School of Public Health, Southeast University, Nanjing 210009, PR China; Key Laboratory of Environmental Medicine and Engineering, Ministry of Education, Southeast University, Nanjing 210009, PR China.
School of Public Health, Southeast University, Nanjing 210009, PR China; Key Laboratory of Environmental Medicine and Engineering, Ministry of Education, Southeast University, Nanjing 210009, PR China.
Ecotoxicol Environ Saf. 2021 Jan 15;208:111672. doi: 10.1016/j.ecoenv.2020.111672. Epub 2020 Nov 21.
Along with the increasing application of graphene quantum dots (GQDs) in the fields of biomedicine and neuroscience, it is important to assess the probably adverse effects of GQDs in the central nervous system (CNS) but their underlying toxic mechanisms is still unclear. In this study, we evaluate the molecular mechanisms associated with circular RNAs (circRNAs) of nitrogen-doped GQDs (N-GQDs) and amino-functionalized GQDs (A-GQDs) damaging the cell viability and cellular structure in microglia by an integrative analysis of RNA microarray. The differentially expressed circRNA (DEcircRNAs)-miRNA- differentially expressed mRNA (DEmRNAs) regulatory networks were conducted in BV2 microglial cells treated with 25 µg/mL N-GQDs, 100 µg/mL N-GQDs and 100 µg/mL A-GQDs. Based on that, the protein-coding genes in each ceRNA network were collected to do bio-functional analysis to evaluate signaling pathways that were indirectly mediated by circRNAs. Some pathways that could play indispensable roles in the neurotoxicity of N-GQDs or both two kinds of GQDs were found. Low-dosed N-GQDs exposure mainly induced inflammatory action in microglia, while high-dosed N-GQDs and A-GQDs exposure both affect olfactory transduction and GABAergic synapse. Meanwhile, several classical signaling pathways, including mTOR, ErbB and MAPK, could make diverse contributions to the neurotoxicity of both two kinds of GQDs. These circRNAs could be toxic biomarkers or protective targets in neurotoxicity of GQDs. More importantly, they emphasized the necessity of comprehensive analysis of latent molecular mechanisms through epigenetics approaches in biosafety assessment of graphene-based nanomaterials.

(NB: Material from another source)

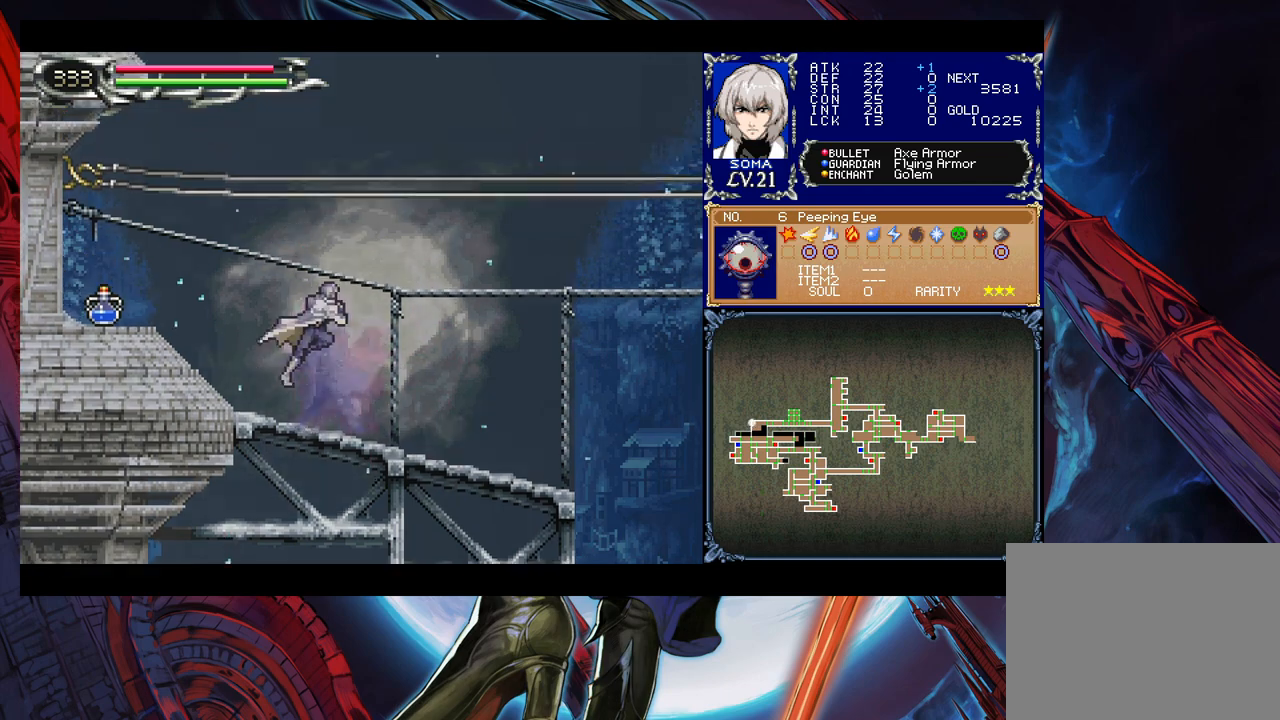
{"buttons": [], "left_stick": "left", "events": [[183, "left_stick", "right"], [200, "Y", "down"], [233, "B", "down"], [250, "Y", "up"], [250, "left_stick", "left"], [333, "B", "up"]]}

随着石墨烯量子点(GQDs)在生物医药和神经科学领域的应用日益广泛,评估 GQDs 在中枢神经系统(CNS)中可能产生的不良反应变得尤为重要,但它们的潜在毒性机制尚不清楚。在这项研究中,我们通过 RNA 微阵列的综合分析,评估了氮掺杂 GQDs(N-GQDs)和氨基功能化 GQDs(A-GQDs)与细胞活力和细胞结构损伤相关的环状 RNA(circRNA)的分子机制。在 25μg/mL N-GQDs、100μg/mL N-GQDs 和 100μg/mL A-GQDs 处理的 BV2 小胶质细胞中进行了差异表达 circRNA(DEcircRNA)-miRNA-差异表达 mRNA(DEmRNA)调控网络分析。基于此,收集每个 ceRNA 网络中的蛋白质编码基因进行生物功能分析,以评估间接由 circRNAs 介导的信号通路。发现了一些可能在 N-GQDs 或两种 GQDs 的神经毒性中发挥不可或缺作用的通路。低剂量 N-GQDs 暴露主要诱导小胶质细胞的炎症反应,而高剂量 N-GQDs 和 A-GQDs 暴露均影响嗅觉转导和 GABA 能突触。同时,几种经典信号通路,包括 mTOR、ErbB 和 MAPK,可能对两种 GQDs 的神经毒性都有不同的贡献。这些 circRNAs 可能是 GQDs 神经毒性的毒性生物标志物或保护靶标。更重要的是,它们强调了通过表观遗传学方法对基于石墨烯的纳米材料进行生物安全性评估时,综合分析潜在分子机制的必要性。